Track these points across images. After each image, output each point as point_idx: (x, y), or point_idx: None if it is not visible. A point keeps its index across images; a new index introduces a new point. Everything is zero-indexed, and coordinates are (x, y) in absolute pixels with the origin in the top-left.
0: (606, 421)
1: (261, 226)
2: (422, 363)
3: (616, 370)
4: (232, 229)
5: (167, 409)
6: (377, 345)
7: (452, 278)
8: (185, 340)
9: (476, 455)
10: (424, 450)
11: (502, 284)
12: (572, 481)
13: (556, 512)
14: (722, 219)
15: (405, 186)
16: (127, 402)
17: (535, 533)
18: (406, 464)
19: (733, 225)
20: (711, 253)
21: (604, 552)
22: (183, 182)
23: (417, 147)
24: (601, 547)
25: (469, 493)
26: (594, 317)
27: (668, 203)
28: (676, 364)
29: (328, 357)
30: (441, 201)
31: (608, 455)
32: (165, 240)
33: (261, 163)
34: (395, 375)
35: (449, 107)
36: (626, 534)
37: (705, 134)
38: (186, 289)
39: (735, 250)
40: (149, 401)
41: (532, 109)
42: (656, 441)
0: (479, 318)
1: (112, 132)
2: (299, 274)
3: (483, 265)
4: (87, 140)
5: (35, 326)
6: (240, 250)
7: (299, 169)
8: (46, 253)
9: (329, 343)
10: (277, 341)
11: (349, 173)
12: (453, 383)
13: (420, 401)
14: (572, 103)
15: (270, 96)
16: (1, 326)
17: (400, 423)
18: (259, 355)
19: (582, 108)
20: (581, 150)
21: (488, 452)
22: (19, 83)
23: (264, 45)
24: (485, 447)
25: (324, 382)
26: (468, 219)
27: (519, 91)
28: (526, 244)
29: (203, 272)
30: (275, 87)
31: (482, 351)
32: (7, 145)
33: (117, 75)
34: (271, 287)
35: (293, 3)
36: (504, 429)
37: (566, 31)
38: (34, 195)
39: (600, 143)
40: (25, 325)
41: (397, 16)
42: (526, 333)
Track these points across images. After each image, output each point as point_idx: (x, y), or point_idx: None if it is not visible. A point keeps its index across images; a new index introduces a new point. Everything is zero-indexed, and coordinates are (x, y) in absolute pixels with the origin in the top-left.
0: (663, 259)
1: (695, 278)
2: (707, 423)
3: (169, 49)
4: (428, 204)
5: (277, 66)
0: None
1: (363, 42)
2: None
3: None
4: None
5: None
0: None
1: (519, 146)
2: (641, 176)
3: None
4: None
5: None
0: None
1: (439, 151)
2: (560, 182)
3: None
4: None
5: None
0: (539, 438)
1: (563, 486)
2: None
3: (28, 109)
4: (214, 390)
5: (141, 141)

(Your goal):
Rewrite the records above, changing every "point_idx" to "point_id" and keeping everything else the same.

(Result):
Track these points across images. After each image, output each point as point_id: (x, y), or point_id: None if it is not visible. A point keeps its index across images; a new index introduces a new point. Everything is zero-indexed, and coordinates are (x, y) in absolute pixels with the origin in the top-left.
0: (606, 421)
1: (261, 226)
2: (422, 363)
3: (616, 370)
4: (232, 229)
5: (167, 409)
6: (377, 345)
7: (452, 278)
8: (185, 340)
9: (476, 455)
10: (424, 450)
11: (502, 284)
12: (572, 481)
13: (556, 512)
14: (722, 219)
15: (405, 186)
16: (127, 402)
17: (535, 533)
18: (406, 464)
19: (733, 225)
20: (711, 253)
21: (604, 552)
22: (183, 182)
23: (417, 147)
24: (601, 547)
25: (469, 493)
26: (594, 317)
27: (668, 203)
28: (676, 364)
29: (328, 357)
30: (441, 201)
31: (608, 455)
32: (165, 240)
33: (261, 163)
34: (395, 375)
35: (449, 107)
36: (626, 534)
37: (705, 134)
38: (186, 289)
39: (735, 250)
40: (149, 401)
41: (532, 109)
42: (656, 441)
0: (479, 318)
1: (112, 132)
2: (299, 274)
3: (483, 265)
4: (87, 140)
5: (35, 326)
6: (240, 250)
7: (299, 169)
8: (46, 253)
9: (329, 343)
10: (277, 341)
11: (349, 173)
12: (453, 383)
13: (420, 401)
14: (572, 103)
15: (270, 96)
16: (1, 326)
17: (400, 423)
18: (259, 355)
19: (582, 108)
20: (581, 150)
21: (488, 452)
22: (19, 83)
23: (264, 45)
24: (485, 447)
25: (324, 382)
26: (468, 219)
27: (519, 91)
28: (526, 244)
29: (203, 272)
30: (275, 87)
31: (482, 351)
32: (7, 145)
33: (117, 75)
34: (271, 287)
35: (293, 3)
36: (504, 429)
37: (566, 31)
38: (34, 195)
39: (600, 143)
40: (25, 325)
41: (397, 16)
42: (526, 333)
Track these points across images. After each image, output each point as point_id: (x, y), or point_id: None if it is not visible. A point keeps its index across images; a new index introduces a new point. Everything is zero-indexed, and coordinates are (x, y) in absolute pixels with the origin in the top-left.
0: (663, 259)
1: (695, 278)
2: (707, 423)
3: (169, 49)
4: (428, 204)
5: (277, 66)
0: None
1: (363, 42)
2: None
3: None
4: None
5: None
0: None
1: (519, 146)
2: (641, 176)
3: None
4: None
5: None
0: None
1: (439, 151)
2: (560, 182)
3: None
4: None
5: None
0: (539, 438)
1: (563, 486)
2: None
3: (28, 109)
4: (214, 390)
5: (141, 141)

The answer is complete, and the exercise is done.